Conventional marine mammal monitoring relying on observational-based surveys (e.g., line transect distance sampling and photo identification) may have limitations due to elusiveness and wide-ranging distribution of the animals, and environmental conditions during surveys. These types of surveys demand observer’s expertise in species identification based on sighting of the elusive and cryptic animals. Such challenges may lead to underestimation of marine mammal detections, and delay in establishment of conservation plans for threatened species. Environmental DNA (eDNA) is a promising approach as a complementary tool to improve effectiveness of marine mammal surveys. Without the need to capture or directly sight the animals, target species can be detected from water samples which they secrete genetic materials into including shed skin, mucus, blow, feces, and/or gametes. Success in eDNA detections relies on appropriate sampling protocols, optimization of laboratory procedures, and bioinformatic pipelines, all of which need to be designed based on environmental conditions within the study areas and target taxa.
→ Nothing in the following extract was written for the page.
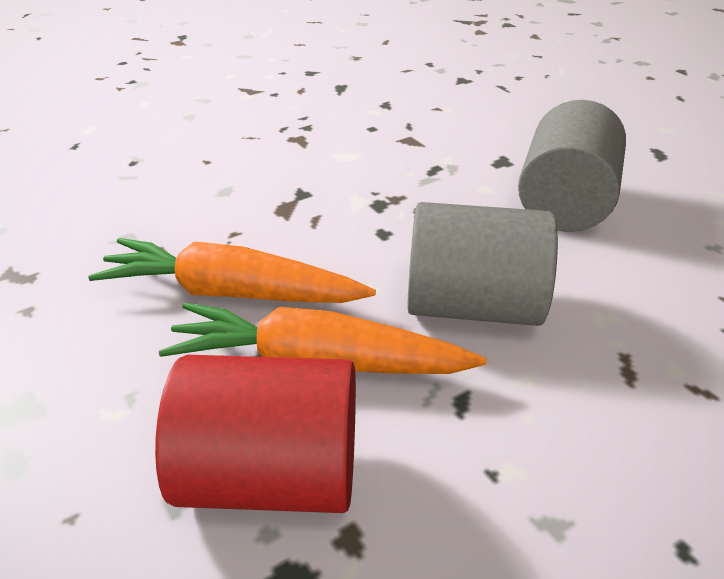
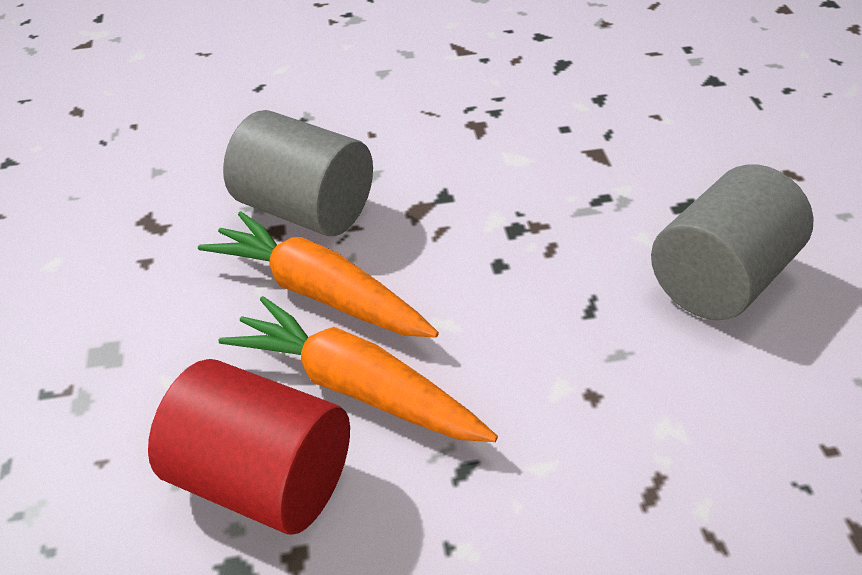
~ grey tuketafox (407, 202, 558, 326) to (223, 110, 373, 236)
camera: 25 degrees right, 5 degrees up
Coastal and freshwater ecosystems of Thailand are important habitats to 10 species of whales, dolphins, and dugong. In addition to the coastal species, up to 18 offshore species were rarely reported form direct sightings and stranded specimens probably due to their wide-ranging distribution. Integration of eDNA metabarcoding and observation-based surveys can increase multi-species detection sensitivity and improve marine mammal monitoring in this region. However, study on their diversity using eDNA metabarcoding approach is still in its infancy especially in tropical marine environment. Understanding of how environmental conditions in the tropics affect eDNA detections and non-detections is essential for the assessment of its potential as monitoring tool, optimization of eDNA assays, and appropriate interpretation of the results for ecological inference.
In this study, we aim to (1) develop eDNA-based surveys and molecular techniques to detect marine mammals in Thai coastal and freshwater ecosystems, (2) apply occupancy model to investigate factors affecting eDNA persistence under varying environmental conditions, and estimate probability of occurrence across study sites, and (3) determine potentially high-prioritized areas to support management decisions focusing on where conservation interventions should be targeted. Once eDNA potential is assessed, implementation of this novel method in complementary with conventional monitoring approaches will provide better insights to marine mammal distribution and diversity, promoting collaborations among scientific community, government agencies and the public to improve research in ecology and conservation of this threatened group.